Step 8: Create and start Kafka service.
Similar to Zookeeper, Kafka will also run as a service. To create a service in Ubuntu we need to go to /etc/systemd/system
and create kafka.service file there. The file will contain the following content:
[Unit]
Description=Kafka
Wants=network-online.target
After=network-online.target
[Service]
User=root
Group=root
Type=simple
LimitNOFILE=65536
LimitNPROC=65536
LimitMEMLOCK=infinity
Restart=on-failure
RestartSec=5s
ExecStart=/opt/kafka/bin/kafka-server-start.sh /opt/kafka/config/server.properties
Environment="KAFKA_HEAP_OPTS=-Xmx8G -Xms8G -XX:+HeapDumpOnOutOfMemoryError -XX:HeapDumpPath=/data/logs/mps -XX:+CrashOnOutOfMemoryError"
[Install]
WantedBy=multi-user.target
To start the Kafka service execute the following commands on all 3 Kafka nodes:
systemctl daemon-reload
systemctl start kafka
To ensure that Kafka service starts automatically whenever our VM boots up we need to make it a default service.

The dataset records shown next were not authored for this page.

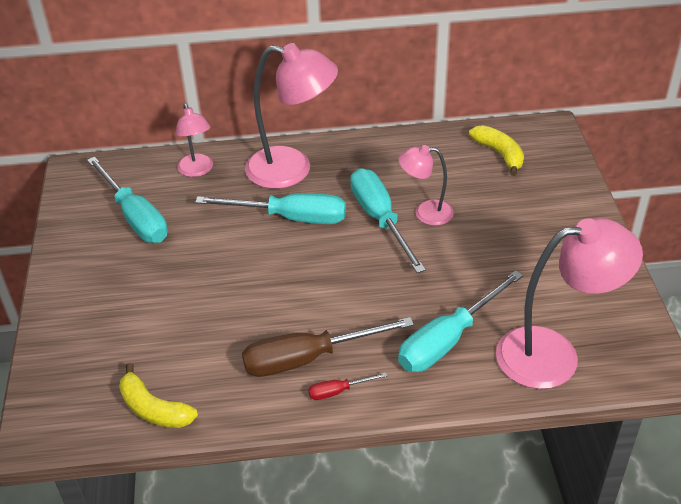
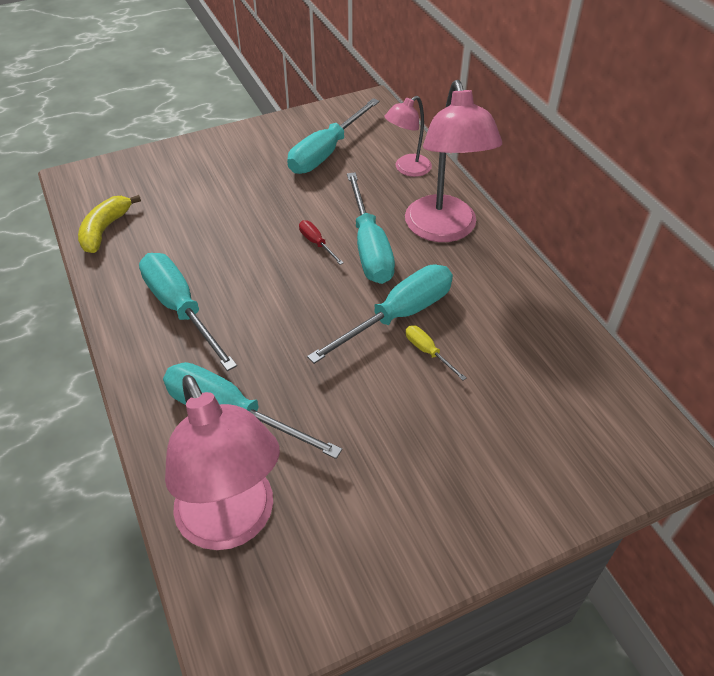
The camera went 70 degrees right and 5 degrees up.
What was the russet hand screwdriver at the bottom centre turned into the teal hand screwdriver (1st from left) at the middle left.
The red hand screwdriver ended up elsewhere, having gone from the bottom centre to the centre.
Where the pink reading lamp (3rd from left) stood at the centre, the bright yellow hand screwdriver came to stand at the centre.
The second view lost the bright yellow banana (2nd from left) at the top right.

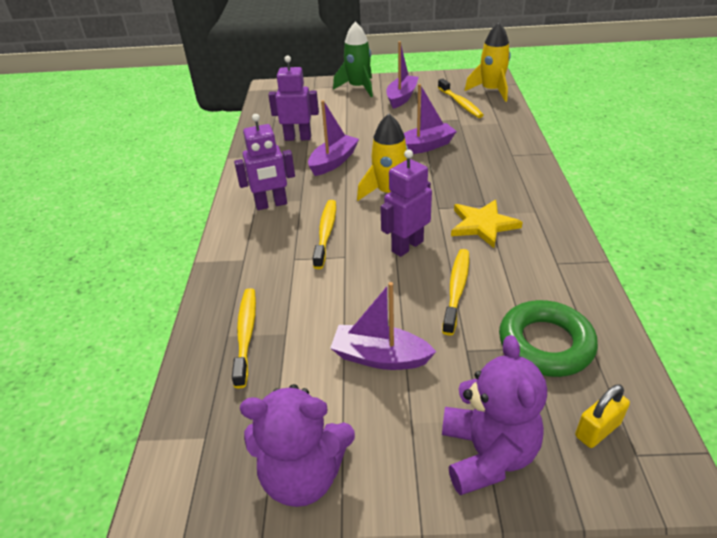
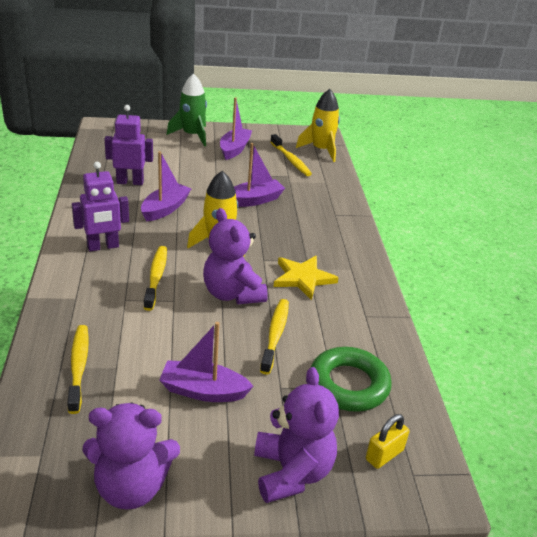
The camera went 10 degrees left and 5 degrees down.
Where the royal purple robot (3rd from left) stood at the centre, the royal purple teddy (2nd from left) came to stand at the centre.

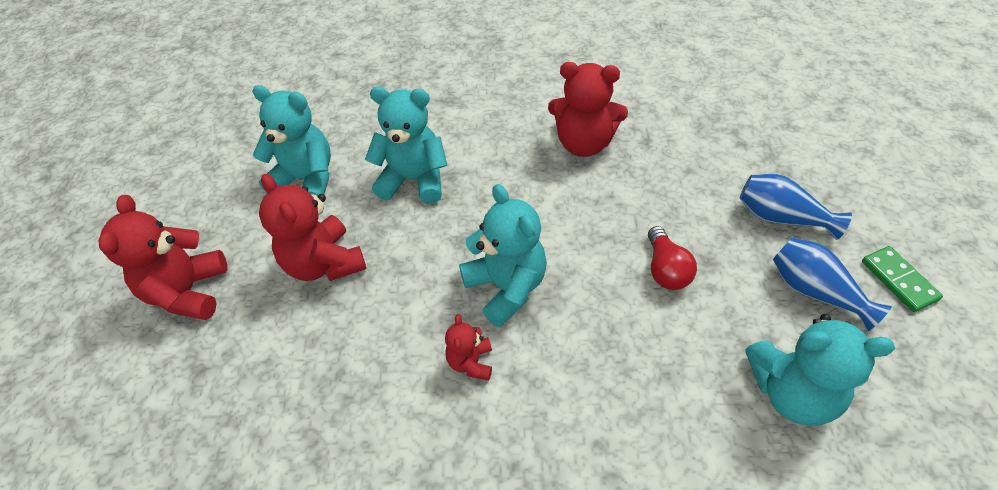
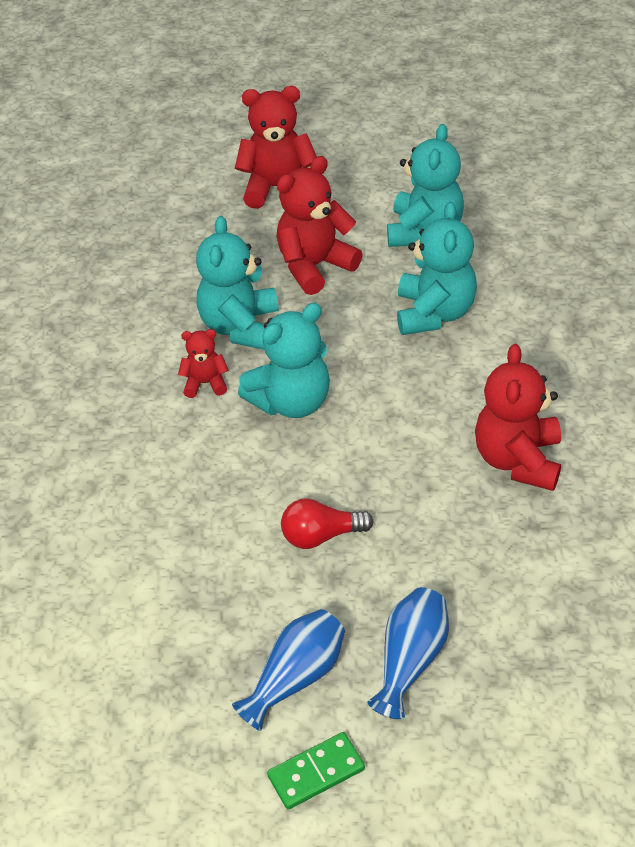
The camera went 85 degrees right and 5 degrees down.
The teal teddy (4th from left in the first image) ended up elsewhere, having gone from the bottom right to the centre.

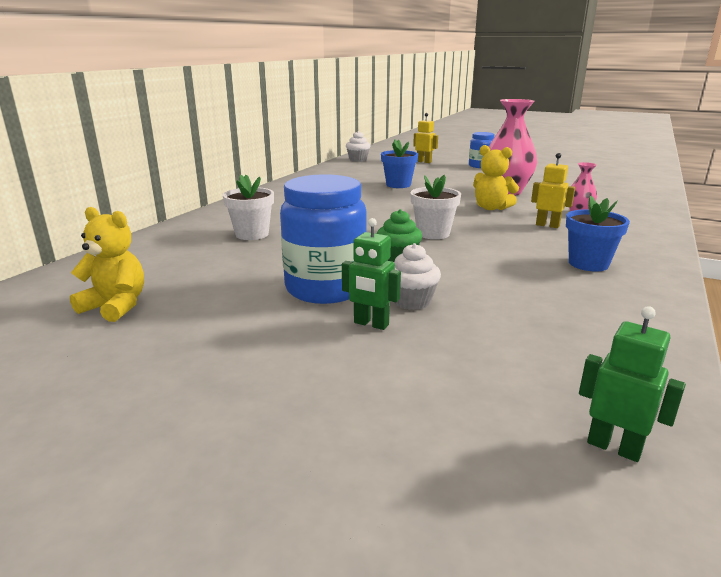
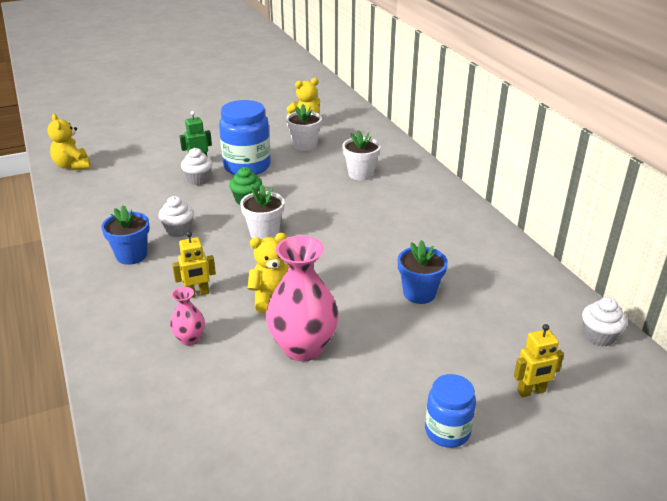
The camera went 130 degrees right and 10 degrees up.
Where the leaf-green robot (2nd from left) stood at the middle right, the bright yellow teddy (1st from left) came to stand at the top left.
The second view gained the white fairy cake (1st from left) at the middle left.
The second view gained the white flower pot (2nd from left) at the top centre.

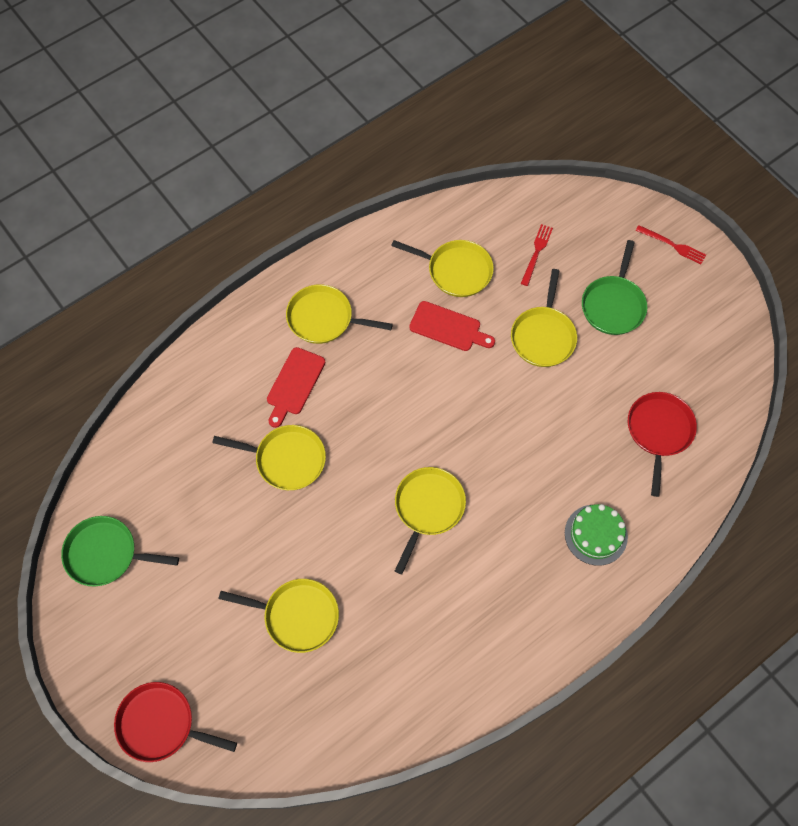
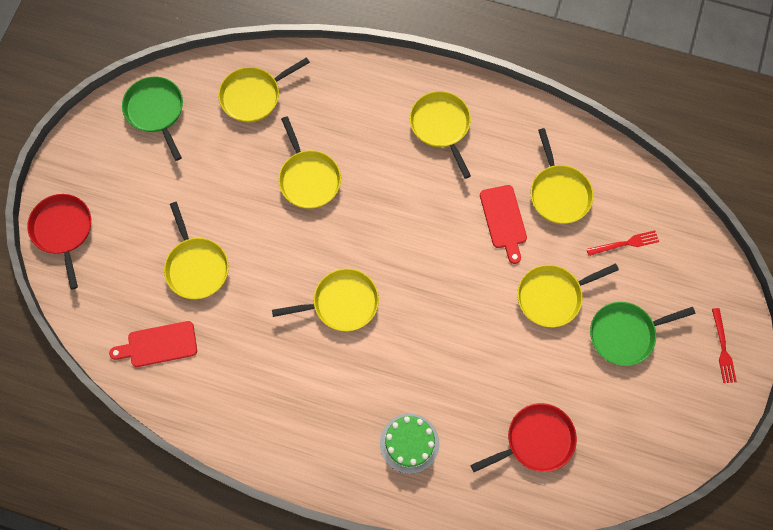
The camera went 55 degrees right and 5 degrees up.
The red bread board (1st from left) ended up elsewhere, having gone from the centre to the middle left.
The second view gained the bright yellow pan (2nd from left) at the top centre.

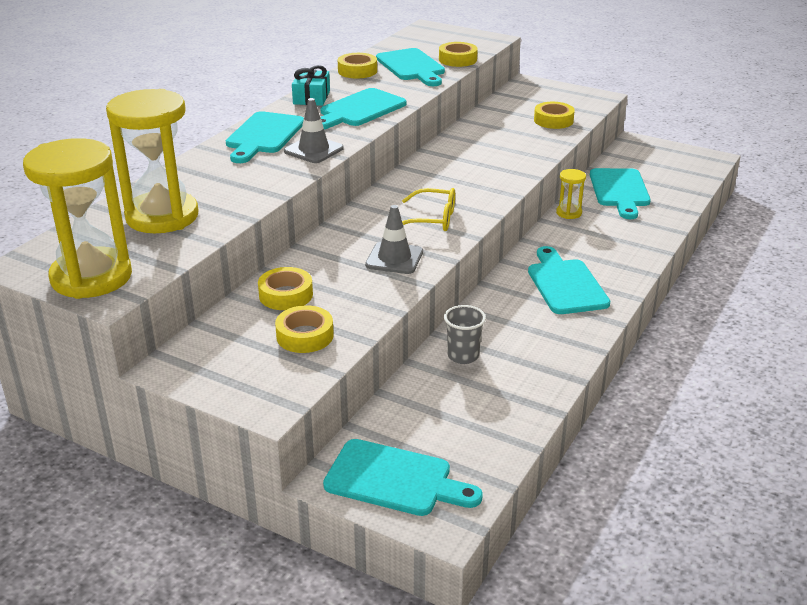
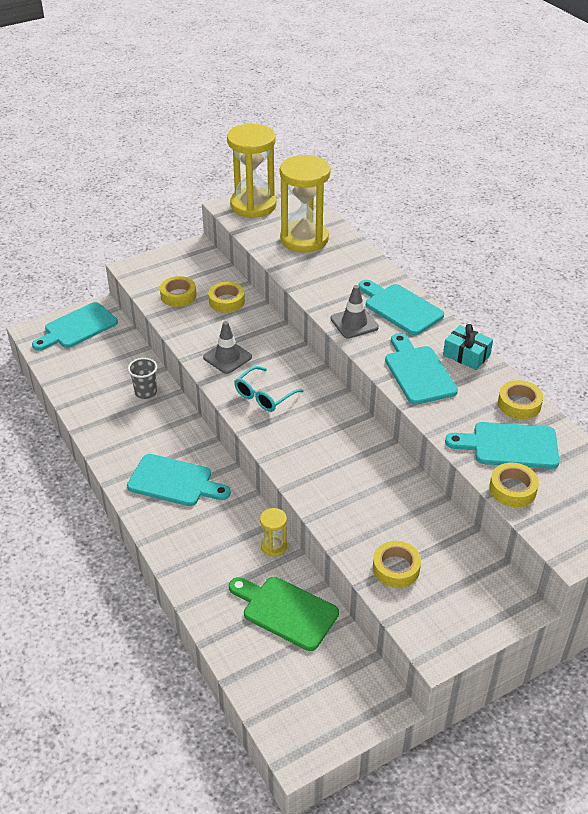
The camera went 120 degrees right and 10 degrees up.
What was the bright yellow glasses at the centre turned into the teal glasses at the centre.
What was the teal bread board (6th from left) at the top right turned into the leaf-green bread board at the bottom centre.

For that execute the following command:
systemctl enable kafka
Step 9: Check status of Zookeeper and Kafka
To check the status of zookeeper service execute the following command on zookeeper nodes:
systemctl status zookeeper
For confirming the status of Kafka service execute the following command on Kafka nodes:
systemctl status kafka
Step 10: Validate the set up.
Once the Kafka service is started on all the three Kafka nodes it should be able to register itself with the Zookeeper. To ensure that, connect to zookeeper shell using /opt/kafka/bin/zookeeper-shell.sh <zookeeper_ip>:2181
and run the following command:
ls /brokers/ids
The output of the above command should contain the broker ids of all the Kafka nodes.
With this your 3 node Kafka cluster is up and Running.
Cheers !!!